The hit of 2014’s Edinburgh Festival makes a welcome return. We are back in the feuding 15th century where everyone has to navigate the treacherous intrigues of court life. The story takes the audience with it every step of the way. Writer Rona Munro might have been tempted to have the characters speak in cod-Shakespearean thees and thous or period TV’s ghastly “bring me a cup of wine and purse of coin” but has thankfully resisted.
This is the third part of the trilogy of James plays and, arguably, this James is the most interesting. He gained the throne as a boy, restored Shetland and Orkney to Scotland thanks to a carefully staged marriage to a Danish princess, was bisexual and had a stupendously inglorious demise.
The king’s greed and instability in a time of radical change makes for tremendous storytelling. Matthew Pidgeon plays the king – more James Dean than James T Kirk – with nervy energy and from the beginning you just know things are not going to end well. If you see only one of the James plays see this one.
Just like the old, ironic Chinese curse “may you live in interesting times” this was a period when political rhetoric was incendiary and public behaviour, political resentments and divisions were more outlandish than even Donald Trump’s attempts at gaining the US presidency.
We open at what seems a modern ceilidh before being transported back to the 1480s. But before we start the play’s director makes a short announcement. During the day the other two parts of the James trilogy have been performed and one of the actors sprained an ankle but carried on to the end of the show before being whisked to A&E. This gets a great cheer in the room. Subsequently tonight’s show will go on a little longer.
The goodwill towards the James plays is palpable. When they premiered at the 2014 Edinburgh Festival Scottish independence referendum fever was at its height – politicians and public were engaged in “a conversation” though not necessarily with each other – the play said much about Scotland’s view of itself and place in the world. It’s still relevant now.
At an early juncture, in James’s parliament there’s talk of taxes and defence spending while the king is more concerned with choirs and cathedrals. He is passionate about his ideas to the extent that he can’t see his brother plotting against him nor the importance of compromise and coalition and bolstering your position from wherever you can find allies.

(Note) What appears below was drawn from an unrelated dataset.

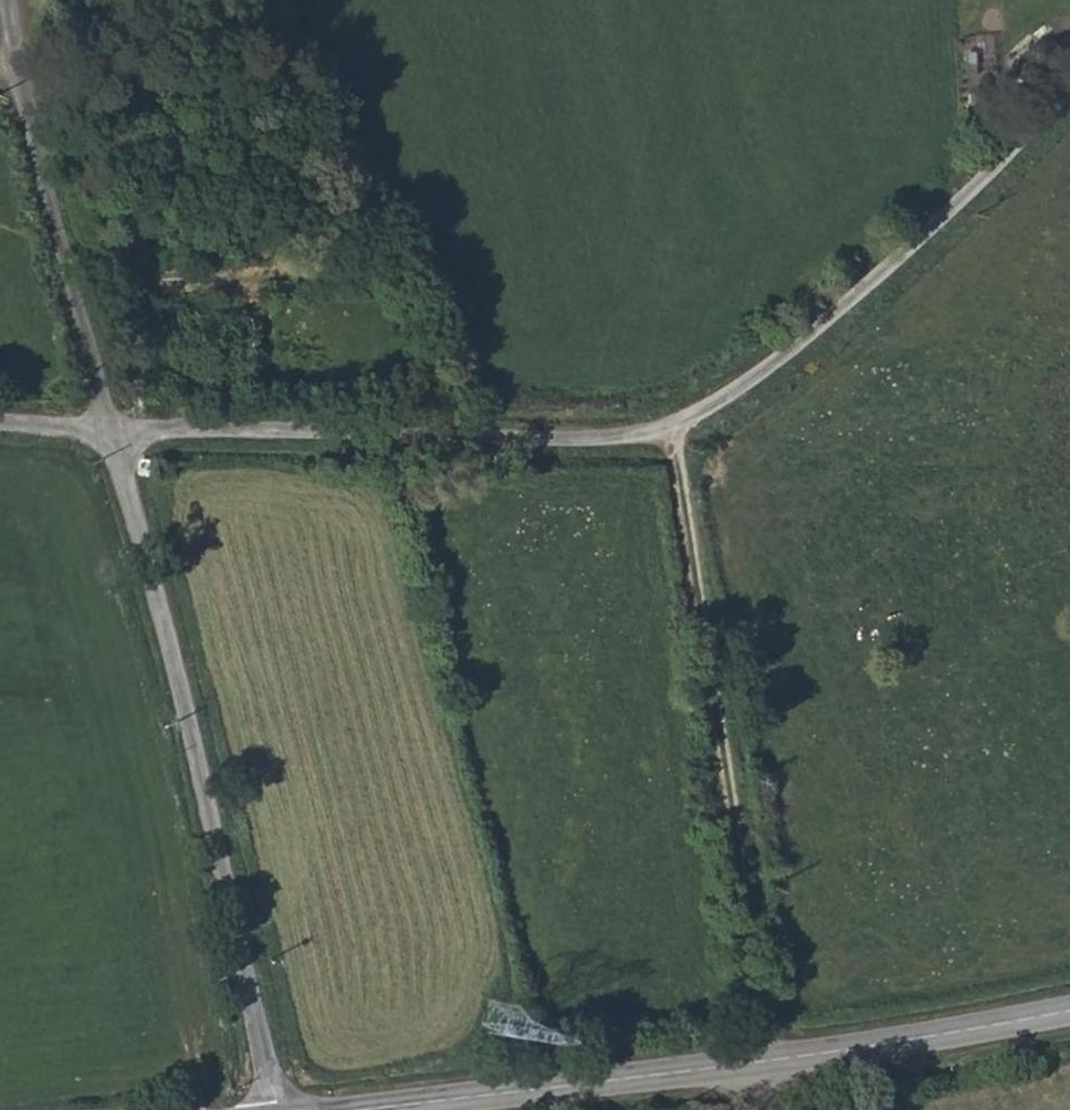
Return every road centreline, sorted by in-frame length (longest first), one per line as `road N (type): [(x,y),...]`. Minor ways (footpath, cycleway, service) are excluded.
road 1 (track): [(0,419),(591,441),(673,424),(771,1057),(786,1109)]
road 2 (unclassified): [(279,1109),(115,429),(16,67),(7,0)]
road 3 (tertiary): [(344,1109),(825,1050),(1069,1008)]
road 4 (unclassified): [(673,424),(720,403),(888,279),(1069,90)]

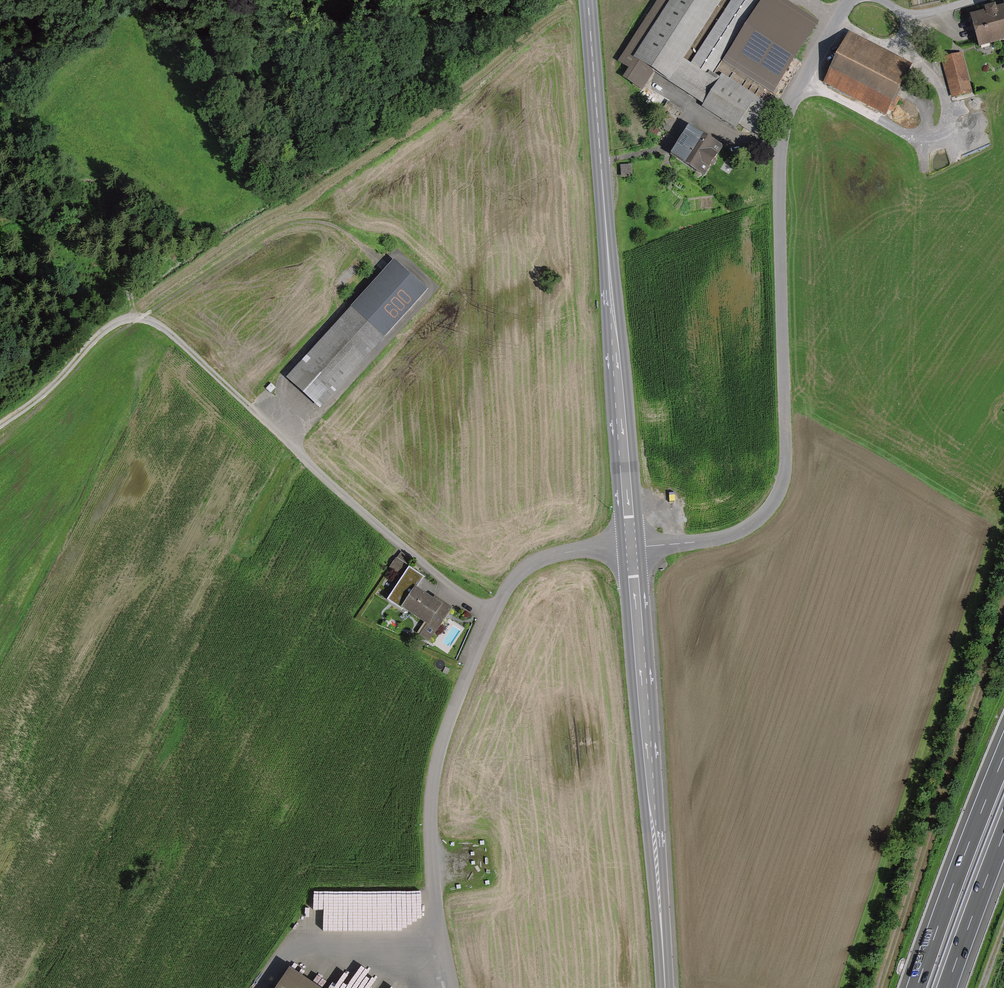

What makes James III, the play, so heartening is that it’s not all tub-thumping. James might be seen as a weak and angry man but he is also a pragmatist. He sees no reason why “big England” shouldn’t take over wee Scotland to everyone’s benefit. But, foolishly he doesn’t acknowledge the dangers of not playing the political game. He carries on with the laundry maid, he goes awol, he refuses to listen or speak to his advisers and snubs potential allies. Did I mention Donald Trump? Maybe James is a man with huge integrity, maybe he is just corrupted by power. “If you can think thing you can do it,” he says. Then disinherits his son.
The play is full of echoes of today – from public spending on grandiose projects we can’t afford to those politicians who rant and rave, oblivious to the concept of hubris. After the interval the band is back on stage playing a queasy yet familiar ditty. It turns out to be Human League’s great hit and the lyrics take on a horrible new meaning: “I shook you up/And turned you around/Turned you into someone new/...But don't forget it's me who put you where you are now./And I can put you back down too”.
Slowly the self-pitying James’s “artistic temperament” seem to get the better of him, he takes to the bottle and it’s a case of “see you, Jimmy”. It’s up to the queen to get things back on track, ensure the rightful heir reaches the throne and provide the rallying cry for a nation in torment. “The Scots have got f--- all except attitude!” she cries when the king abandons his country. She says at one point: “the best in you can sustain your nation” – a great line for a political speechwriter or a T-shirt.
This is a long, intriguing and richly textured play – at one point a newfangled mirror arrives from Venice (another kingly extravagance) and the queen and courtiers see themselves for the first time as they really are. Although she had an idea of all her flaws she likes what she sees in the reflection – not as bad as she imagined and with lots of potential. The analogy is clear.
If at times I wished the actors were projecting more – a packed Festival Theatre strained to catch some of the dialogue (fits of bronchial coughing in the auditorium didn’t help) this was a stupendous production. It had its longueurs which were thrown into relief by the pacey and dramatic reveal of the final act. Matthew Pidgeon is excellent as the reeling king in all his waywardness and serendipity. And Malin Crépin shows the iron will of the queen. Blythe Duff’s pallid Aunt Annabella plays it for laughs but is the one who speaks truth to power. But this is essentially an ensemble work and you really are engaged from start to finish.
The set and lighting transports us from castle grand gallery to rose garden simply and very effectively. Director Laurie Sansom makes the action leap from the page. All the scope and sweep of the story is here. No matter what your politics this truly is a play for today.